Published online by Cambridge University Press: 12 December 2024
Dr William Hunter (1718–83), physician, anatomist and male-midwife, was born in Lanarkshire in Scotland, educated at the University of Glasgow where he was taught by, among others, the moral philosopher Francis Hutcheson. Without graduating, Hunter was apprenticed to William Cullen in the latter's Hamilton medical practice. Hunter attended Alexander Monro's lectures on anatomy in 1739, after which point he emigrated to London in 1740 to study midwifery with William Smellie. In Paris in September 1743, Hunter attended the anatomy lectures of Antoine Ferrein, the recently appointed Professor of Medicine and Surgery with whom Goldsmith intended to study when he travelled to Paris in 1754 (see Letter 4 above). Hunter returned to London by the summer of 1744, where he regularly lectured for the rest of his life. In 1754, Hunter became a member of the Society of London Physicians. In 1761, he became midwife to Queen Charlotte for the birth of her son in August 1762, after which point he became physician extraordinary to the Queen, attending upon all her pregnancies. He was elected Professor of Anatomy at the Royal Academy of Arts upon its foundation by the King in December 1768. Hunter was a Whig in politics, and a friend to Horace Walpole, who viewed his association with the royal family with some scepticism. Polite and socially capable, Hunter was friendly also with Henry Fielding, Hester Thrale, David Hume and, it would seem from this correspondence, with Goldsmith. Goldsmith cites Hunter's writing on bones found near the River Ohio in America in his History of the Earth, and Animated Nature (1774).

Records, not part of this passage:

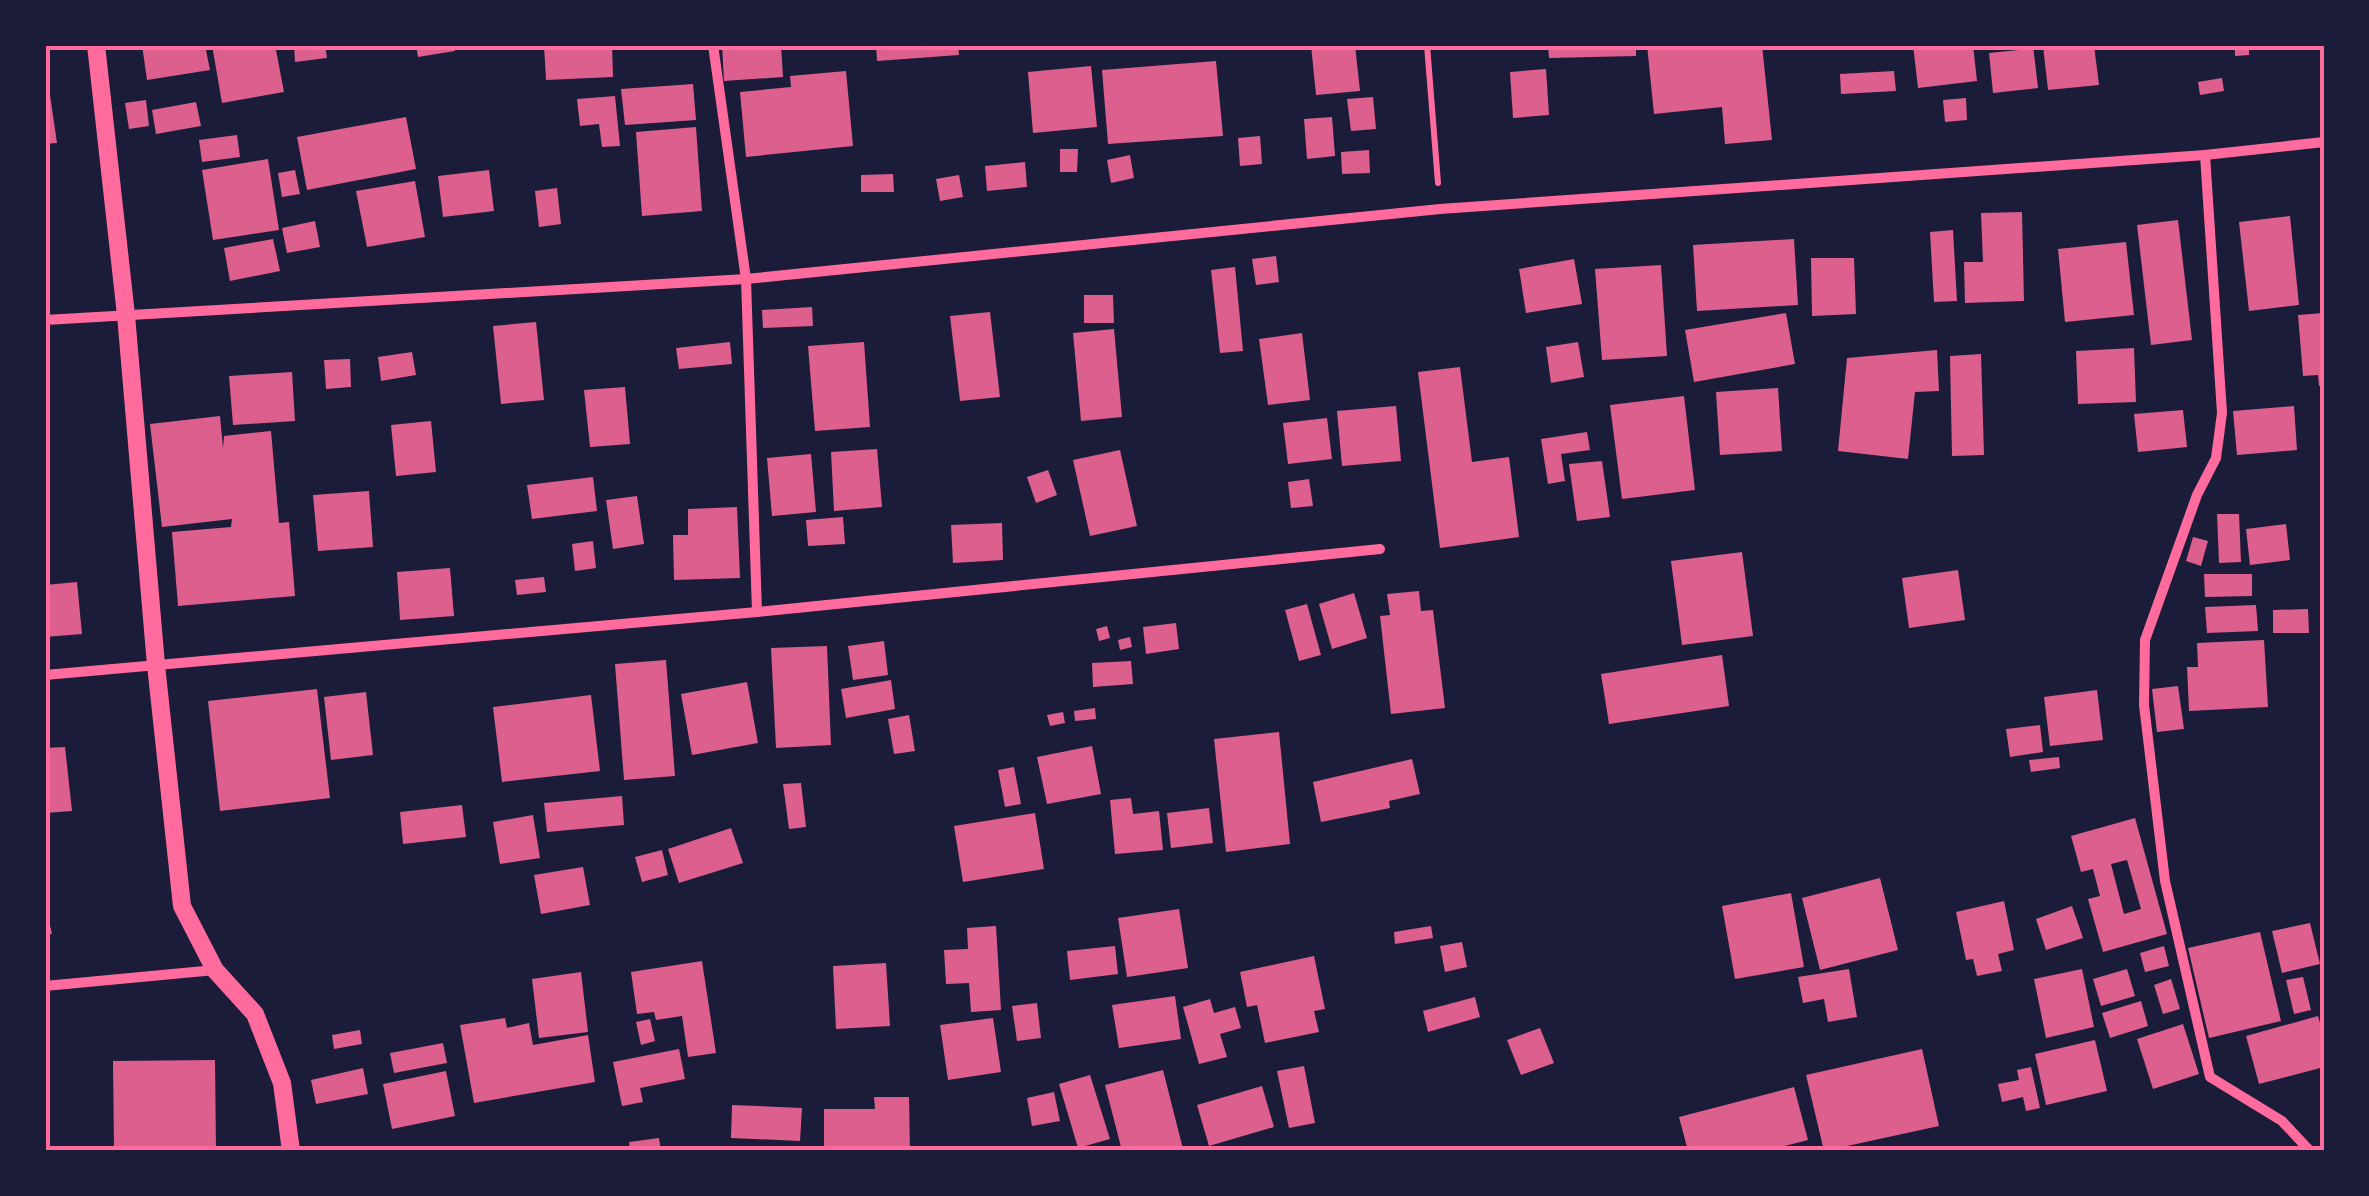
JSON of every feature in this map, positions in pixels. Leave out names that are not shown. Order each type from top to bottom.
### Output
[{"type":"street","points":[[96,45],[126,315],[156,665],[182,906],[215,970],[255,1014],[282,1084],[291,1151]]},
{"type":"street","points":[[714,45],[746,279],[757,612]]},
{"type":"street","points":[[45,320],[746,279],[1440,209],[2205,155],[2324,142]]},
{"type":"street","points":[[2205,155],[2222,413],[2216,458],[2198,495],[2145,640],[2144,705],[2165,881],[2210,1077],[2282,1121],[2310,1151]]},
{"type":"street","points":[[45,675],[757,612],[1380,548]]},
{"type":"street","points":[[45,986],[215,970]]},
{"type":"path","points":[[1426,45],[1440,209]]},
{"type":"building","points":[[142,45],[205,45],[210,70],[147,80]]},
{"type":"building","points":[[212,45],[275,45],[284,92],[222,103]]},
{"type":"building","points":[[294,45],[325,45],[327,58],[295,62]]},
{"type":"building","points":[[416,45],[454,45],[455,51],[418,57]]},
{"type":"building","points":[[544,45],[612,45],[613,77],[546,80]]},
{"type":"building","points":[[722,45],[781,45],[783,77],[724,81]]},
{"type":"building","points":[[876,45],[958,45],[959,55],[877,61]]},
{"type":"building","points":[[1311,45],[1355,45],[1360,91],[1316,95]]},
{"type":"building","points":[[1548,45],[1636,45],[1636,56],[1549,58]]},
{"type":"building","points":[[1647,45],[1762,45],[1772,140],[1725,144],[1722,107],[1654,114]]},
{"type":"building","points":[[1913,45],[1973,45],[1977,81],[1918,88]]},
{"type":"building","points":[[2018,45],[2033,45],[2038,88],[1993,93],[1989,53],[2019,50]]},
{"type":"building","points":[[2094,45],[2099,85],[2048,90],[2043,46]]},
{"type":"building","points":[[2235,45],[2249,45],[2249,55],[2235,56]]},
{"type":"building","points":[[45,61],[57,143],[45,144]]},
{"type":"building","points":[[1216,61],[1223,136],[1108,144],[1102,70]]},
{"type":"building","points":[[1091,66],[1097,127],[1033,133],[1028,72]]},
{"type":"building","points":[[1546,69],[1549,115],[1513,118],[1510,72]]},
{"type":"building","points":[[846,71],[853,146],[746,157],[740,92],[791,87],[790,76]]},
{"type":"building","points":[[1894,71],[1896,91],[1841,94],[1840,74]]},
{"type":"building","points":[[2222,78],[2224,91],[2200,95],[2198,82]]},
{"type":"building","points":[[693,84],[696,120],[625,125],[621,89]]},
{"type":"building","points":[[615,96],[620,146],[602,147],[599,124],[580,126],[577,99]]},
{"type":"building","points":[[1373,97],[1376,129],[1351,131],[1347,99]]},
{"type":"building","points":[[1966,98],[1967,120],[1945,122],[1943,100]]},
{"type":"building","points":[[146,100],[149,126],[129,129],[125,103]]},
{"type":"building","points":[[196,102],[201,126],[156,134],[152,110]]},
{"type":"building","points":[[406,117],[416,169],[307,190],[297,137]]},
{"type":"building","points":[[1332,117],[1335,156],[1307,159],[1304,119]]},
{"type":"building","points":[[696,127],[702,211],[642,216],[636,132]]},
{"type":"building","points":[[237,135],[240,157],[202,162],[199,140]]},
{"type":"building","points":[[1260,136],[1262,164],[1240,166],[1238,138]]},
{"type":"building","points":[[1060,149],[1078,149],[1077,172],[1060,172]]},
{"type":"building","points":[[1369,150],[1370,173],[1342,174],[1341,152]]},
{"type":"building","points":[[1130,155],[1134,178],[1111,183],[1107,160]]},
{"type":"building","points":[[268,159],[279,230],[213,240],[202,170]]},
{"type":"building","points":[[1025,162],[1027,187],[987,191],[985,166]]},
{"type":"building","points":[[295,170],[300,194],[282,197],[278,173]]},
{"type":"building","points":[[489,170],[494,211],[443,217],[438,176]]},
{"type":"building","points":[[893,174],[894,192],[861,192],[861,175]]},
{"type":"building","points":[[959,175],[963,197],[940,201],[936,179]]},
{"type":"building","points":[[415,181],[425,237],[367,247],[356,191]]},
{"type":"building","points":[[557,188],[561,224],[539,227],[535,191]]},
{"type":"building","points":[[2022,212],[2024,301],[1965,303],[1964,262],[1983,262],[1981,213]]},
{"type":"building","points":[[2290,216],[2299,305],[2249,311],[2239,222]]},
{"type":"building","points":[[2178,220],[2192,340],[2151,345],[2137,225]]},
{"type":"building","points":[[315,221],[320,247],[287,253],[282,228]]},
{"type":"building","points":[[1953,230],[1957,301],[1934,302],[1930,232]]},
{"type":"building","points":[[273,239],[280,271],[230,281],[224,248]]},
{"type":"building","points":[[1794,239],[1798,305],[1697,311],[1693,245]]},
{"type":"building","points":[[2126,242],[2134,315],[2065,322],[2058,249]]},
{"type":"building","points":[[1276,256],[1279,282],[1256,285],[1252,259]]},
{"type":"building","points":[[1811,258],[1854,258],[1856,314],[1812,316]]},
{"type":"building","points":[[1574,259],[1582,304],[1526,313],[1519,269]]},
{"type":"building","points":[[1661,265],[1667,356],[1602,360],[1595,269]]},
{"type":"building","points":[[1235,267],[1243,351],[1220,353],[1211,270]]},
{"type":"building","points":[[1084,295],[1113,295],[1114,323],[1084,323]]},
{"type":"building","points":[[812,307],[813,326],[763,328],[762,310]]},
{"type":"building","points":[[990,312],[1000,397],[960,401],[950,316]]},
{"type":"building","points":[[1786,313],[1795,364],[1694,382],[1685,330]]},
{"type":"building","points":[[2324,313],[2324,385],[2319,386],[2318,375],[2303,376],[2298,315]]},
{"type":"building","points":[[536,322],[544,400],[501,404],[493,326]]},
{"type":"building","points":[[1114,329],[1122,417],[1081,421],[1073,333]]},
{"type":"building","points":[[1302,333],[1310,400],[1268,405],[1259,339]]},
{"type":"building","points":[[730,342],[732,364],[679,369],[676,348]]},
{"type":"building","points":[[864,342],[870,427],[815,431],[808,346]]},
{"type":"building","points":[[1578,342],[1584,377],[1551,383],[1546,347]]},
{"type":"building","points":[[2134,348],[2136,402],[2078,404],[2076,351]]},
{"type":"building","points":[[1937,350],[1939,391],[1915,392],[1908,459],[1838,451],[1847,358]]},
{"type":"building","points":[[412,352],[416,375],[381,381],[378,357]]},
{"type":"building","points":[[1981,354],[1984,455],[1952,456],[1950,356]]},
{"type":"building","points":[[350,359],[351,387],[326,389],[324,360]]},
{"type":"building","points":[[1460,367],[1472,462],[1509,457],[1519,537],[1440,548],[1418,372]]},
{"type":"building","points":[[292,372],[295,421],[233,425],[229,376]]},
{"type":"building","points":[[625,387],[630,444],[590,447],[584,390]]},
{"type":"building","points":[[1778,388],[1782,451],[1720,455],[1716,392]]},
{"type":"building","points":[[1684,396],[1695,490],[1622,499],[1610,405]]},
{"type":"building","points":[[1396,406],[1401,461],[1342,466],[1337,411]]},
{"type":"building","points":[[2294,406],[2297,450],[2237,455],[2233,411]]},
{"type":"building","points":[[2183,410],[2187,447],[2138,452],[2134,414]]},
{"type":"building","points":[[220,416],[223,448],[224,436],[271,431],[279,523],[289,522],[295,596],[178,606],[172,532],[231,527],[232,519],[162,527],[150,424]]},
{"type":"building","points":[[1327,418],[1332,459],[1288,464],[1283,423]]},
{"type":"building","points":[[431,421],[436,472],[396,476],[391,425]]},
{"type":"building","points":[[1587,432],[1590,450],[1561,454],[1565,481],[1548,484],[1541,439]]},
{"type":"building","points":[[877,449],[882,507],[834,511],[831,452]]},
{"type":"building","points":[[1120,450],[1137,526],[1090,536],[1073,460]]},
{"type":"building","points":[[811,454],[816,512],[772,516],[767,458]]},
{"type":"building","points":[[1602,461],[1610,517],[1577,521],[1569,464]]},
{"type":"building","points":[[1048,470],[1057,495],[1036,503],[1027,477]]},
{"type":"building","points":[[593,477],[597,511],[532,519],[527,485]]},
{"type":"building","points":[[1309,479],[1313,506],[1291,508],[1288,482]]},
{"type":"building","points":[[369,491],[373,547],[318,551],[313,495]]},
{"type":"building","points":[[637,496],[644,544],[613,549],[606,500]]},
{"type":"building","points":[[737,507],[740,578],[674,580],[673,535],[688,535],[688,509]]},
{"type":"building","points":[[2217,514],[2239,514],[2241,562],[2219,563]]},
{"type":"building","points":[[843,517],[845,544],[808,546],[806,520]]},
{"type":"building","points":[[1002,523],[1003,560],[953,563],[951,525]]},
{"type":"building","points":[[2286,524],[2290,560],[2250,565],[2246,529]]},
{"type":"building","points":[[2193,537],[2208,541],[2201,566],[2186,561]]},
{"type":"building","points":[[593,541],[596,568],[575,571],[572,544]]},
{"type":"building","points":[[1742,552],[1753,636],[1682,645],[1671,561]]},
{"type":"building","points":[[450,568],[454,616],[400,620],[397,572]]},
{"type":"building","points":[[1958,570],[1965,620],[1909,628],[1902,578]]},
{"type":"building","points":[[2204,574],[2252,574],[2252,596],[2205,597]]},
{"type":"building","points":[[544,577],[546,592],[517,595],[515,580]]},
{"type":"building","points":[[77,582],[82,634],[45,637],[45,585]]},
{"type":"building","points":[[1419,591],[1421,611],[1433,610],[1445,708],[1391,714],[1380,616],[1390,615],[1387,594]]},
{"type":"building","points":[[1354,593],[1367,638],[1332,649],[1319,604]]},
{"type":"building","points":[[1307,604],[1321,655],[1299,661],[1285,610]]},
{"type":"building","points":[[2256,605],[2258,631],[2207,633],[2205,607]]},
{"type":"building","points":[[2308,609],[2309,633],[2273,633],[2273,610]]},
{"type":"building","points":[[1176,623],[1179,649],[1146,654],[1143,627]]},
{"type":"building","points":[[1107,626],[1110,638],[1099,641],[1096,629]]},
{"type":"building","points":[[1130,637],[1132,647],[1120,650],[1118,640]]},
{"type":"building","points":[[2264,640],[2268,707],[2189,711],[2187,667],[2198,667],[2197,643]]},
{"type":"building","points":[[884,641],[888,675],[853,680],[848,646]]},
{"type":"building","points":[[827,646],[831,745],[776,748],[771,648]]},
{"type":"building","points":[[1722,655],[1729,706],[1609,724],[1601,674]]},
{"type":"building","points":[[666,660],[675,776],[624,780],[615,664]]},
{"type":"building","points":[[1131,661],[1133,684],[1093,687],[1092,663]]},
{"type":"building","points":[[891,680],[895,709],[846,718],[841,689]]},
{"type":"building","points":[[747,682],[758,743],[692,755],[681,694]]},
{"type":"building","points":[[2178,686],[2184,729],[2157,732],[2152,689]]},
{"type":"building","points":[[317,689],[330,798],[220,811],[208,701]]},
{"type":"building","points":[[2097,690],[2103,740],[2050,746],[2044,697]]},
{"type":"building","points":[[366,692],[373,755],[331,760],[324,697]]},
{"type":"building","points":[[591,695],[600,771],[502,782],[493,707]]},
{"type":"building","points":[[1095,708],[1096,719],[1075,721],[1074,711]]},
{"type":"building","points":[[1063,712],[1065,723],[1050,726],[1047,715]]},
{"type":"building","points":[[909,715],[915,751],[894,754],[888,719]]},
{"type":"building","points":[[2040,725],[2043,752],[2010,757],[2006,729]]},
{"type":"building","points":[[1279,732],[1290,844],[1226,852],[1214,739]]},
{"type":"building","points":[[1092,746],[1101,794],[1047,804],[1037,757]]},
{"type":"building","points":[[65,747],[72,811],[45,813],[45,748]]},
{"type":"building","points":[[2059,757],[2060,768],[2031,772],[2029,760]]},
{"type":"building","points":[[1412,759],[1420,794],[1389,801],[1390,808],[1321,822],[1313,782]]},
{"type":"building","points":[[1014,767],[1021,804],[1005,807],[998,770]]},
{"type":"building","points":[[801,783],[806,827],[789,829],[783,784]]},
{"type":"building","points":[[622,796],[624,825],[547,832],[544,803]]},
{"type":"building","points":[[1131,798],[1133,814],[1159,811],[1163,850],[1115,854],[1110,800]]},
{"type":"building","points":[[462,805],[466,837],[403,844],[400,812]]},
{"type":"building","points":[[1209,808],[1213,843],[1171,848],[1167,813]]},
{"type":"building","points":[[1035,813],[1044,869],[963,882],[954,826]]},
{"type":"building","points":[[533,815],[540,858],[500,864],[493,822]]},
{"type":"building","points":[[2135,818],[2167,934],[2103,952],[2088,899],[2100,896],[2093,869],[2081,872],[2071,836]],"holes":[[[2127,860],[2141,909],[2124,914],[2111,864]]]},
{"type":"building","points":[[731,828],[743,863],[679,883],[668,849]]},
{"type":"building","points":[[662,850],[668,875],[642,882],[635,857]]},
{"type":"building","points":[[583,867],[590,905],[541,914],[534,875]]},
{"type":"building","points":[[1880,878],[1898,950],[1820,970],[1802,898]]},
{"type":"building","points":[[1791,893],[1804,967],[1735,979],[1722,906]]},
{"type":"building","points":[[2004,901],[2014,950],[1998,954],[2002,971],[1977,976],[1973,959],[1966,960],[1956,912]]},
{"type":"building","points":[[45,903],[52,934],[45,935]]},
{"type":"building","points":[[2072,906],[2083,938],[2046,950],[2036,919]]},
{"type":"building","points":[[1179,909],[1188,968],[1127,977],[1118,918]]},
{"type":"building","points":[[2310,923],[2320,964],[2282,973],[2272,931]]},
{"type":"building","points":[[996,926],[1001,1010],[971,1012],[969,983],[946,984],[944,950],[968,949],[967,928]]},
{"type":"building","points":[[1431,926],[1433,938],[1395,944],[1394,932]]},
{"type":"building","points":[[2260,932],[2281,1021],[2209,1038],[2188,948]]},
{"type":"building","points":[[1462,942],[1467,967],[1445,972],[1440,946]]},
{"type":"building","points":[[1115,946],[1118,974],[1070,980],[1067,951]]},
{"type":"building","points":[[2164,946],[2169,966],[2145,972],[2140,953]]},
{"type":"building","points":[[1314,956],[1325,1009],[1314,1011],[1319,1032],[1265,1043],[1257,1005],[1247,1007],[1240,972]]},
{"type":"building","points":[[702,961],[716,1053],[688,1057],[682,1016],[656,1020],[654,1012],[637,1014],[631,972]]},
{"type":"building","points":[[886,963],[890,1026],[836,1029],[833,966]]},
{"type":"building","points":[[1849,969],[1857,1017],[1828,1022],[1824,999],[1803,1003],[1798,977]]},
{"type":"building","points":[[2082,969],[2094,1027],[2046,1038],[2034,979]]},
{"type":"building","points":[[2127,969],[2135,996],[2101,1006],[2093,979]]},
{"type":"building","points":[[581,972],[588,1032],[539,1038],[532,979]]},
{"type":"building","points":[[2303,977],[2311,1010],[2294,1014],[2286,980]]},
{"type":"building","points":[[2171,979],[2180,1009],[2163,1014],[2154,985]]},
{"type":"building","points":[[1175,996],[1181,1039],[1119,1048],[1112,1005]]},
{"type":"building","points":[[1475,997],[1480,1017],[1428,1032],[1423,1011]]},
{"type":"building","points":[[1210,999],[1214,1013],[1235,1007],[1241,1028],[1220,1034],[1227,1057],[1199,1064],[1183,1007]]},
{"type":"building","points":[[2141,1001],[2148,1026],[2110,1038],[2102,1013]]},
{"type":"building","points":[[1037,1003],[1041,1038],[1017,1041],[1012,1006]]},
{"type":"building","points":[[2318,1016],[2324,1037],[2324,1067],[2259,1084],[2246,1036]]},
{"type":"building","points":[[505,1018],[507,1028],[529,1023],[533,1045],[588,1035],[595,1082],[474,1103],[460,1025]]},
{"type":"building","points":[[993,1018],[1001,1072],[948,1080],[940,1025]]},
{"type":"building","points":[[650,1019],[655,1041],[641,1045],[636,1022]]},
{"type":"building","points":[[2183,1024],[2199,1074],[2153,1089],[2137,1039]]},
{"type":"building","points":[[1540,1028],[1554,1063],[1521,1075],[1507,1040]]},
{"type":"building","points":[[360,1030],[362,1044],[334,1049],[332,1035]]},
{"type":"building","points":[[2095,1040],[2107,1091],[2046,1105],[2035,1054]]},
{"type":"building","points":[[443,1043],[447,1063],[394,1073],[390,1053]]},
{"type":"building","points":[[679,1049],[685,1079],[640,1088],[643,1102],[622,1106],[613,1062]]},
{"type":"building","points":[[1922,1049],[1939,1126],[1824,1151],[1806,1075]]},
{"type":"building","points":[[215,1060],[216,1151],[114,1151],[113,1061]]},
{"type":"building","points":[[1304,1066],[1315,1123],[1289,1128],[1277,1071]]},
{"type":"building","points":[[2031,1067],[2040,1108],[2026,1111],[2023,1097],[2002,1102],[1998,1084],[2019,1080],[2017,1070]]},
{"type":"building","points":[[363,1068],[368,1094],[316,1104],[311,1080]]},
{"type":"building","points":[[1163,1070],[1183,1149],[1122,1151],[1105,1085]]},
{"type":"building","points":[[446,1071],[455,1116],[392,1129],[383,1084]]},
{"type":"building","points":[[1090,1075],[1110,1139],[1078,1148],[1059,1084]]},
{"type":"building","points":[[1262,1086],[1274,1127],[1209,1146],[1197,1105]]},
{"type":"building","points":[[1794,1087],[1808,1140],[1765,1151],[1688,1151],[1679,1117]]},
{"type":"building","points":[[1054,1092],[1060,1121],[1032,1126],[1027,1098]]},
{"type":"building","points":[[874,1097],[909,1097],[910,1151],[824,1151],[824,1109],[875,1109]]},
{"type":"building","points":[[732,1105],[802,1108],[800,1141],[731,1138]]},
{"type":"building","points":[[659,1138],[661,1151],[630,1151],[629,1142]]}]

In this letter, Goldsmith writes in support of his nephew William, son of Daniel Hodson and Goldsmith's sister Catherine. In the letter following, Goldsmith writes to Hodson – a rare familial letter by this point in his life – to report William's safe arrival in London. That letter to Hodson also provides the conjectural date for this one.
The copy-text is the manuscript in the Royal College of Surgeons in England. It was first published by Balderston in 1928.
Dear Sir,
The young gentleman who carries this is my nephew. He has been liberally bred and has read something of physic and surgery, but desires to take the shortest and best method of being made more perfect in those studies.